**BRIEF**
Extract each line of the material below that contains the word "early", and copy those lines without changes.

**DATASET EXTRACT**
______________________________

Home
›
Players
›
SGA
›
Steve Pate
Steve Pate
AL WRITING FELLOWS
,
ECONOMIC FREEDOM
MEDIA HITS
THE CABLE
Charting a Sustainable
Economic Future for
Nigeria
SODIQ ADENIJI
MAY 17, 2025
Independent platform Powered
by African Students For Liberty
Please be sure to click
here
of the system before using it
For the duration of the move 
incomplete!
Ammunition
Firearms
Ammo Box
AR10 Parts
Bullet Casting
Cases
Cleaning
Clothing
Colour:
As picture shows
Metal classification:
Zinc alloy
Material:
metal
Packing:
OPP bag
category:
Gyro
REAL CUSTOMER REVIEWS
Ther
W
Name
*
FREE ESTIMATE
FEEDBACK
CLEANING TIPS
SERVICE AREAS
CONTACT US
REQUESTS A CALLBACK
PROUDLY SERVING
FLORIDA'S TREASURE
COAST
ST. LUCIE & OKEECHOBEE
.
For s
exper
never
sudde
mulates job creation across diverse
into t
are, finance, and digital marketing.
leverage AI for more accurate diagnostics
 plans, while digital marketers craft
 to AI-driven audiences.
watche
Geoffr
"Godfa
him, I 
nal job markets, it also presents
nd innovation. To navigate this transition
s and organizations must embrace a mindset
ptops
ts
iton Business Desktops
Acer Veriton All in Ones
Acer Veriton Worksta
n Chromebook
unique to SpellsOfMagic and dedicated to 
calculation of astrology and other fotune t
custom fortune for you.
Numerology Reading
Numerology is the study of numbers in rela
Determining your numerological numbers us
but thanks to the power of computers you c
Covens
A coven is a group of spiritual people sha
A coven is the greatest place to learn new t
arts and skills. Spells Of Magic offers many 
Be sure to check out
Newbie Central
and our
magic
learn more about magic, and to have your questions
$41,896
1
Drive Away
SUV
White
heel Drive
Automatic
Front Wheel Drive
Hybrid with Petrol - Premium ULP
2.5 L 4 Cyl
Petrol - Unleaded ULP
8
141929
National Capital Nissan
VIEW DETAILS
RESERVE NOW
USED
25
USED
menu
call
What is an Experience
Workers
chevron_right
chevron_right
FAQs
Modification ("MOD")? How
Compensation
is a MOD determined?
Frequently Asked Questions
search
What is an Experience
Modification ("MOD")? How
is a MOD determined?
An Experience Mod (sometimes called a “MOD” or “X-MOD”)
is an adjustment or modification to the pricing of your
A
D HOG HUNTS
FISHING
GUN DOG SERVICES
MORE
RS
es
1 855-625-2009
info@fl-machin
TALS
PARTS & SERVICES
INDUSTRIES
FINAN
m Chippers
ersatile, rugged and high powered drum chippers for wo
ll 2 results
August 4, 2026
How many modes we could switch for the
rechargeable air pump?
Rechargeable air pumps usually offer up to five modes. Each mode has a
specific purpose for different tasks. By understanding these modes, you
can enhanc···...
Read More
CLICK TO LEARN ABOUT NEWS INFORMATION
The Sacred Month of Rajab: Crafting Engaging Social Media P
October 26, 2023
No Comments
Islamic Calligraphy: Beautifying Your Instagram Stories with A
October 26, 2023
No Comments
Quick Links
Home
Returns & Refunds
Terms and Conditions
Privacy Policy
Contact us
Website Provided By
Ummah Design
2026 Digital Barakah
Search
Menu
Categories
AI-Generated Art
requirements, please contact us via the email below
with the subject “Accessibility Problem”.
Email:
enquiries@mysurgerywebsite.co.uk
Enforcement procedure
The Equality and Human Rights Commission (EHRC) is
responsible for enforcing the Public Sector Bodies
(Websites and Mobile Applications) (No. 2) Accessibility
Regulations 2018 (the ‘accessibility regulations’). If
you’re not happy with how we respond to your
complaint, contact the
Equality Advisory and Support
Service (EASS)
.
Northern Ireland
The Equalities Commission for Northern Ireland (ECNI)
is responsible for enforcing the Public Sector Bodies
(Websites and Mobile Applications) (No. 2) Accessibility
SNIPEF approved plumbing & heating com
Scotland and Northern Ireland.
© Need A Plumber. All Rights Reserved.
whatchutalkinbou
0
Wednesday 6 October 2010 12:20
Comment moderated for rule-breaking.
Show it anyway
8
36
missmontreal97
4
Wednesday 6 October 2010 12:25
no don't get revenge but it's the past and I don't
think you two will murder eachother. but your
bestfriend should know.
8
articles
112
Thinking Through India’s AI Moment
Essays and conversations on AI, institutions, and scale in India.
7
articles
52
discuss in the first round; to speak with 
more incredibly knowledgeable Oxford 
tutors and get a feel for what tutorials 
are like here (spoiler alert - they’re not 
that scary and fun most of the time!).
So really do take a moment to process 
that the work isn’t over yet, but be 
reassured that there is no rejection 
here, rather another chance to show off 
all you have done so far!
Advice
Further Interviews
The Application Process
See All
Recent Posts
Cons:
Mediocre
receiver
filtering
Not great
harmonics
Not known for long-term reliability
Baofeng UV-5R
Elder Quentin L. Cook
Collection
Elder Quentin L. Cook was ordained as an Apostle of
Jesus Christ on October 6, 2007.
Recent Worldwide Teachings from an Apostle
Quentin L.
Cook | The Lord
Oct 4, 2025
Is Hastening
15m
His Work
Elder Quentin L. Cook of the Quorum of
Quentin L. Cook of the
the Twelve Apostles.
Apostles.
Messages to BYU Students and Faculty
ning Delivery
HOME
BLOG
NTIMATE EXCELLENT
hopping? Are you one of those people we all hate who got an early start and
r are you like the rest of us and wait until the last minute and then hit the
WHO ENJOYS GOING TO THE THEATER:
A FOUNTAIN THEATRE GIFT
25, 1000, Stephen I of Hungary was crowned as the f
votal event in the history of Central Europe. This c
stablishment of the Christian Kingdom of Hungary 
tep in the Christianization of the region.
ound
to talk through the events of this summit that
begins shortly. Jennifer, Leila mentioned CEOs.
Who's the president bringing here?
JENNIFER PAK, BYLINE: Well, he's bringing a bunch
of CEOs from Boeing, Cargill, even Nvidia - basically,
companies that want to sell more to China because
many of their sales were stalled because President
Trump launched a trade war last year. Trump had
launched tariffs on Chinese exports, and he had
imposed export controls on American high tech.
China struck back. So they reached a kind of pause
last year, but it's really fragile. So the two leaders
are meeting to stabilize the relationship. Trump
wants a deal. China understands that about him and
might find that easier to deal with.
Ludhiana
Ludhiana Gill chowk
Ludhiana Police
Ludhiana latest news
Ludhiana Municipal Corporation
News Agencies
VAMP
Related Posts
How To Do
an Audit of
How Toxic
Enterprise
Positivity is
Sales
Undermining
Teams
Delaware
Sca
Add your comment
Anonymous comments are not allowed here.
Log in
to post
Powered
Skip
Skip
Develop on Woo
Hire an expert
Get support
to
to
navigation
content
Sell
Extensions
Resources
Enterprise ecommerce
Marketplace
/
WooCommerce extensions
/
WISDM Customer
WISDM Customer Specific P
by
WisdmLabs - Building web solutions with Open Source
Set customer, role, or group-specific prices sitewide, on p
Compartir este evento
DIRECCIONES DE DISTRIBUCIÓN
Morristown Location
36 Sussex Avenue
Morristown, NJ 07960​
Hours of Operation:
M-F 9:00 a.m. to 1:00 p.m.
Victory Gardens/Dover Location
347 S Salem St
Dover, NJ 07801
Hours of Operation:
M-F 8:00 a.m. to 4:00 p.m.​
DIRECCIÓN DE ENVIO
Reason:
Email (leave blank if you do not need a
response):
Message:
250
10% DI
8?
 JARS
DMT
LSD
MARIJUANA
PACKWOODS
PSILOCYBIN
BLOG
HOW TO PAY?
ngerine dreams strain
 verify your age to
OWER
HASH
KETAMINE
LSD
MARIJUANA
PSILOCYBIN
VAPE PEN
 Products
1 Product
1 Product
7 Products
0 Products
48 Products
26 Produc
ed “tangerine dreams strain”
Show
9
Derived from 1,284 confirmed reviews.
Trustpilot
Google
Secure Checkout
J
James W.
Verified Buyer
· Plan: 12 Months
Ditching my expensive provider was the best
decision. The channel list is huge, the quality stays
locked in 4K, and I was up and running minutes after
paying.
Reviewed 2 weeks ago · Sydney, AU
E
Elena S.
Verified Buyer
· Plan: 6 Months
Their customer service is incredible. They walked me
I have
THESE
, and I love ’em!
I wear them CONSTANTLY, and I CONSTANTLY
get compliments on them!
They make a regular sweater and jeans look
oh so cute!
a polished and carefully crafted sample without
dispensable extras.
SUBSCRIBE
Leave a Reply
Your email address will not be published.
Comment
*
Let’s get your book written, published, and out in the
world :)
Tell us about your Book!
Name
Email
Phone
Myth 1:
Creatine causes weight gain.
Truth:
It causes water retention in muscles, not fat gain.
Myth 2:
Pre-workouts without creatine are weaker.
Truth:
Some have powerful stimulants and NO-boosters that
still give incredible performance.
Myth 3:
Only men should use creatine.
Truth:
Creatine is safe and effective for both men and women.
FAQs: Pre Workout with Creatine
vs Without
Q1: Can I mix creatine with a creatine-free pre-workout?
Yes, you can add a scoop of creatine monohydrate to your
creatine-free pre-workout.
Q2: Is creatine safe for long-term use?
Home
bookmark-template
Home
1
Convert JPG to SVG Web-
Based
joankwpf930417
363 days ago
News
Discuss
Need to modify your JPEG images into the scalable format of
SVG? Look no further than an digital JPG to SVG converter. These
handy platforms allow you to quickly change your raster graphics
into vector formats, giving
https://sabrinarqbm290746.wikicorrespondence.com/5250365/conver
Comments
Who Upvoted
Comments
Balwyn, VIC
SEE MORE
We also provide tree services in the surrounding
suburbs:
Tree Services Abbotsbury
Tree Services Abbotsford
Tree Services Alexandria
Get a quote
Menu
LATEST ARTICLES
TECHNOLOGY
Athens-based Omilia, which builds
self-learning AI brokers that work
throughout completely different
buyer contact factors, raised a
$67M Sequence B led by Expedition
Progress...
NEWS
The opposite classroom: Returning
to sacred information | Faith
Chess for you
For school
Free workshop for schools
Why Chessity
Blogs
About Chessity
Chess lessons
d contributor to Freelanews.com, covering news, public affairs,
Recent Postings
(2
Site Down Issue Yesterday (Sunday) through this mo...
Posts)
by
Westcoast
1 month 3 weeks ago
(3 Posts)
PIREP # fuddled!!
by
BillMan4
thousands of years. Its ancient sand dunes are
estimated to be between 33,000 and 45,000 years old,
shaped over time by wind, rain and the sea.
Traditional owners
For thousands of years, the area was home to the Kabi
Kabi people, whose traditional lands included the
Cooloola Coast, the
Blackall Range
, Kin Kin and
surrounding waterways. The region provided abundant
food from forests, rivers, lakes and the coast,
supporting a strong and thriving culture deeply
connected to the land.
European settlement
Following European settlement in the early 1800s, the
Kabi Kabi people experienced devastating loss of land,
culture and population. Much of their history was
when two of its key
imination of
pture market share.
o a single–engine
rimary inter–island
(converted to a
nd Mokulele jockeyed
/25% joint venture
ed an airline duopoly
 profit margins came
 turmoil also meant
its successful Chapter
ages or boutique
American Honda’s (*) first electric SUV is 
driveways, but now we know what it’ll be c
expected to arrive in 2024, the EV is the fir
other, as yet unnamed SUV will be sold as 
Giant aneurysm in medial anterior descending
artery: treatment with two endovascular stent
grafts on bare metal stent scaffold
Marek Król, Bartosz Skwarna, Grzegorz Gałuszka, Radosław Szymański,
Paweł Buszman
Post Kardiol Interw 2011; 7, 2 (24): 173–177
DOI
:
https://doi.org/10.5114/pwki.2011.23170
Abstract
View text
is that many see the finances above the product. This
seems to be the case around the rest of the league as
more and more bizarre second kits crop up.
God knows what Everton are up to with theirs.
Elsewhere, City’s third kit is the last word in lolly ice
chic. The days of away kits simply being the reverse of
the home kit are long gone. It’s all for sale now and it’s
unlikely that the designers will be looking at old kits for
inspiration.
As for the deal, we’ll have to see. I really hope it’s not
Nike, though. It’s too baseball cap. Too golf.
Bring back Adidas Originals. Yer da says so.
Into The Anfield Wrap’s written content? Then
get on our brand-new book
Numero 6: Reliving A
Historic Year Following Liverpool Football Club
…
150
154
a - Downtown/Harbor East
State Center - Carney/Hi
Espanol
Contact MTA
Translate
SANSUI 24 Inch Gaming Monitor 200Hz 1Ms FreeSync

______________________________

**RESULT OF THE EXERCISE**
hopping? Are you one of those people we all hate who got an early start and
Following European settlement in the early 1800s, the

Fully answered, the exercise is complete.